Net income for the period ending December 31 climbed to Dh497.4 million, the company said in a filing to the Dubai Financial Market, where its shares trade. Revenue rose 3 per cent to Dh5.2 billion. Net profit for the fourth quarter dropped 1 per cent to Dh152.5m while revenue in the last three months of the year grew 3 per cent to Dh1.4bn.
“We are pleased with our resilient performance despite headwinds emanating from regional and global economic challenges and pricing pressure on our core business prompted by shifting e-commerce dynamics,” said Bashar Obeid, chief executive of Aramex.
“In 2019, we strategically focused efforts on upgrading our operations and deepening our commitment to building a digital infrastructure that enables a higher service level to customers, more efficient processes to handle strong growth in shipment volumes and partial mitigation of impacts from pricing pressure, especially in our express business,” he said.
The company is also investing heavily in its last mile operations, one of the most critical and competitive stages of the delivery journey, he added.
Last year, international express business for Aramex grew 3 per cent to Dh2.3bn, on higher volumes from the US, UK, Singapore and Saudi Arabia. The company's domestic express business climbed 5 per cent to Dh1.1bn, driven by a rise in domestic e-commerce across GCC and Australia.

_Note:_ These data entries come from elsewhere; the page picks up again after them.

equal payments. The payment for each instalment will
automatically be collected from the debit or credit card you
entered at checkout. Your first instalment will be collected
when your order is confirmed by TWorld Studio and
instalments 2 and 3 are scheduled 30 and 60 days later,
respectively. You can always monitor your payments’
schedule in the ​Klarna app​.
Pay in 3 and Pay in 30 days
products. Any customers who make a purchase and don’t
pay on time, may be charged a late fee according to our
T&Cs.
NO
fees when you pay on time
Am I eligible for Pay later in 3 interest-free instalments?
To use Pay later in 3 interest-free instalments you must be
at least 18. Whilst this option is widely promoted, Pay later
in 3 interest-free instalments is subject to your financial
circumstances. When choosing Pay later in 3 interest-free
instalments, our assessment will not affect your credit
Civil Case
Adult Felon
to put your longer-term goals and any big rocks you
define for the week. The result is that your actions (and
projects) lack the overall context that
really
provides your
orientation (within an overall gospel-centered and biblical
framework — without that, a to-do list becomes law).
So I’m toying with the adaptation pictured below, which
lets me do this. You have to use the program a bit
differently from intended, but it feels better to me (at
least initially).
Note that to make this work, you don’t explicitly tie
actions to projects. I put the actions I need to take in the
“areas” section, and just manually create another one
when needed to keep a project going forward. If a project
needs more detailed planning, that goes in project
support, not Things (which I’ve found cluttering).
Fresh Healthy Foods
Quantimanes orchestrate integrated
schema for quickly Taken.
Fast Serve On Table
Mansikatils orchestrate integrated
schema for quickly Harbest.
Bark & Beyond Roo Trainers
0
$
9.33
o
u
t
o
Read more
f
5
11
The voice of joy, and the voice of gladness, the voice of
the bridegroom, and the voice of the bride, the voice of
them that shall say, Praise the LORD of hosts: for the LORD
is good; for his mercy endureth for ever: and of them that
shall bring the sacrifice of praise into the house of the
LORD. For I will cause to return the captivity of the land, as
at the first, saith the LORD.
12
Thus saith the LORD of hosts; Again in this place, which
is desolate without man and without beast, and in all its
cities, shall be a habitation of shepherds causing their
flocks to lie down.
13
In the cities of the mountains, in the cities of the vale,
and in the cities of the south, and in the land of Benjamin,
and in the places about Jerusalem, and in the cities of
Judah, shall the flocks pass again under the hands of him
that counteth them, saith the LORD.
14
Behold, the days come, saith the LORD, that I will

Aramex also said performance was affected by the strategic restructure of operations in India and currency fluctuations. Excluding these two factors, domestic express would have grown 13 per cent in 2019. India's economy, which outpaced most other global economies in 2018, registered the sharpest slowdown last year since 2009, as the country faces a credit crisis and a soaring level of bad loans. Asia’s third-largest economy is forecast to grow 5.8 per cent this year, according to the International Monetary Fund.
In Aramex’s core markets, domestic express shipment volumes rose 27 per cent compared to 2018, driven by strong growth in Saudi Arabia and Egypt. However, the company’s freight-forwarding business declined 2 per cent to Dh1.1bn, due to continued regional economic uncertainty.

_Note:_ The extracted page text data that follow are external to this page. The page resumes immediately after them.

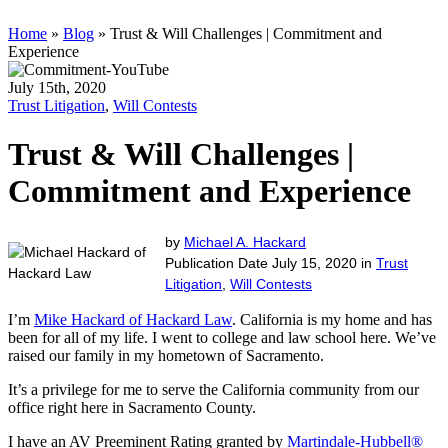
Home
»
Blog
»
Trust & Will Challenges | Commitment and
Experience
July 15th, 2020
Trust Litigation
,
Will Contests
Trust & Will Challenges |
Commitment and Experience
by
Michael A. Hackard
Publication Date July 15, 2020 in
Trust
Litigation
,
Will Contests
I’m
Mike Hackard of Hackard Law
. California is my home and has
been for all of my life. I went to college and law school here. We’ve
raised our family in my hometown of Sacramento.
It’s a privilege for me to serve the California community from our
office right here in Sacramento County.
I have an AV Preeminent Rating granted by
Martindale-Hubbell®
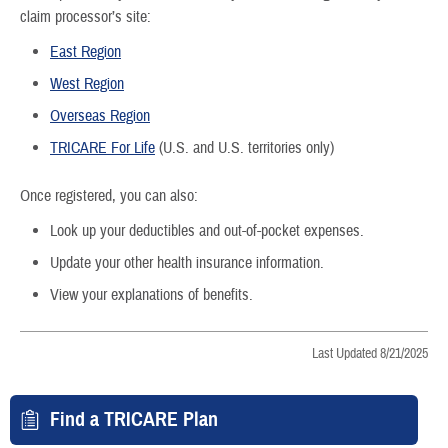
claim processor’s site:
East Region
West Region
Overseas Region
TRICARE For Life
(U.S. and U.S. territories only)
Once registered, you can also:
Look up your deductibles and out-of-pocket expenses.
Update your other health insurance information.
View your explanations of benefits.
Last Updated 8/21/2025
Find a TRICARE Plan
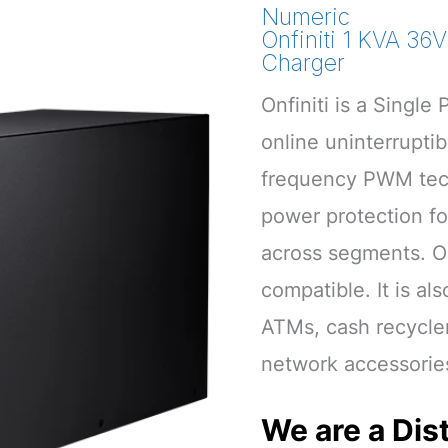
Numeric
Onfiniti 1 KVA 36
Charger
Onfiniti is a Singl
online uninterrupti
frequency PWM techn
power protection for
across segments. On
compatible. It is al
ATMs, cash recycle
network accessorie
We are a Dist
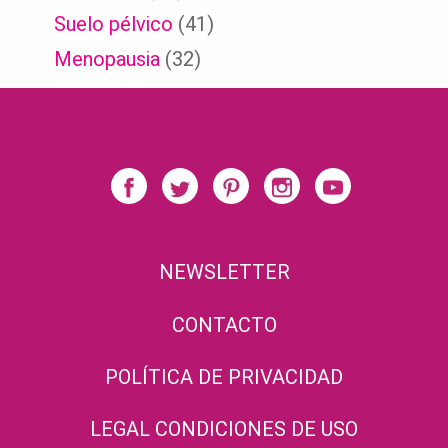
Suelo pélvico
(41)
Menopausia
(32)
NEWSLETTER
CONTACTO
POLÍTICA DE PRIVACIDAD
LEGAL CONDICIONES DE USO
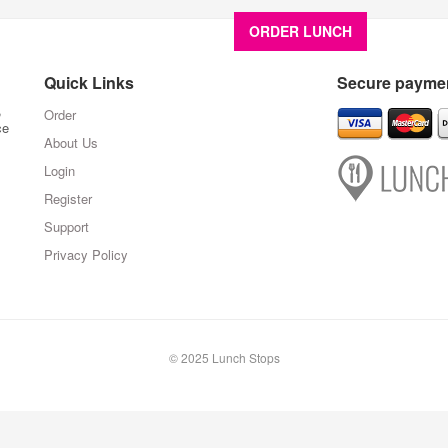
ORDER LUNCH
About U
Quick Links
Secure paymen
,
Order
ce
About Us
Login
Register
Support
Privacy Policy
© 2025 Lunch Stops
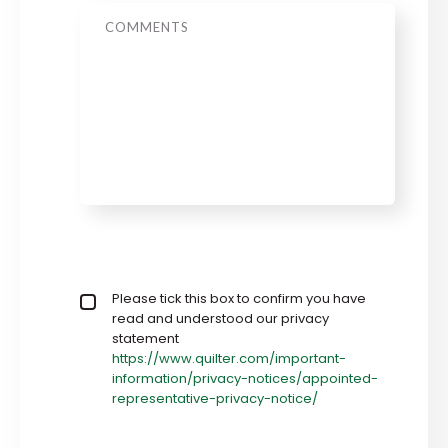
Message
Privacy policy checkbox
Please tick this box to confirm you have
*
read and understood our privacy
statement
https://www.quilter.com/important-
information/privacy-notices/appointed-
representative-privacy-notice/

Logistics and supply chain management operations increased 18 per cent to Dh355m on the back of strong demand from traditional retailers for Aramex’s warehousing and other value-added services across key markets.
At the end of 2019, Aramex’s total cash stood at Dh1bn and free cash flow at Dh294m.

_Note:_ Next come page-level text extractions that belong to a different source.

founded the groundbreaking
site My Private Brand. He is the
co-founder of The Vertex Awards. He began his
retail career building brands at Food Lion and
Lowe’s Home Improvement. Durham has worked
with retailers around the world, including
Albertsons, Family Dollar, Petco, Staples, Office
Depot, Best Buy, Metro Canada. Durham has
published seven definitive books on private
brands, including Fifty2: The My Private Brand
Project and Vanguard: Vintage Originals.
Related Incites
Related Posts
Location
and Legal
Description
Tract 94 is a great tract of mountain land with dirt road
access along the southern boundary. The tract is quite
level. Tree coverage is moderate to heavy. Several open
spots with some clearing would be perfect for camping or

“While we anticipate shipment volumes to continue to demonstrate healthy growth in the coming year, notably from our core markets, pricing pressure on e-commerce business is expected to continue over the coming period,” said Mr Obeid.
“Our efforts in 2020 will be focused on accelerating our business transformation roadmap across different areas in the company to realise synergies and lower cost of doing business on the ground. We will also continue our aggressive roll-out of the commercial restructuring process prioritising the B2B segment, to ensure we have a well-diversified revenue mix.”